Your task: Output each entry verbatim and exclude every picture from it.

Data to examine:
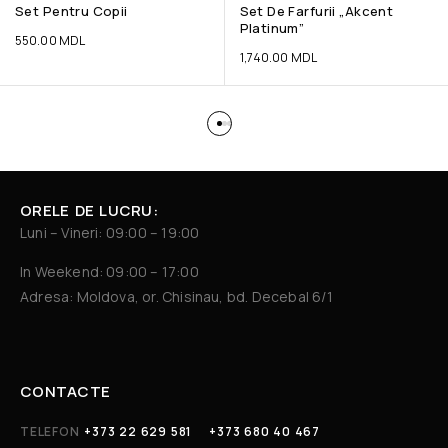
Set Pentru Copii
Set De Farfurii „Akcent
Platinum”
550.00
MDL
1,740.00
MDL
ORELE DE LUCRU:
Luni – Vineri: 09:00 – 19:00
In Weekend: 09:00 – 17:00
Adresa: Moldova, or. Chisinau, bd. Decebal 6/1
CONTACTE
TELEFON
+373 22 629 581
+373 680 40 467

Completed exercise:
Set Pentru Copii
Set De Farfurii „Akcent
Platinum”
550.00
MDL
1,740.00
MDL
ORELE DE LUCRU:
Luni – Vineri: 09:00 – 19:00
In Weekend: 09:00 – 17:00
Adresa: Moldova, or. Chisinau, bd. Decebal 6/1
CONTACTE
TELEFON
+373 22 629 581
+373 680 40 467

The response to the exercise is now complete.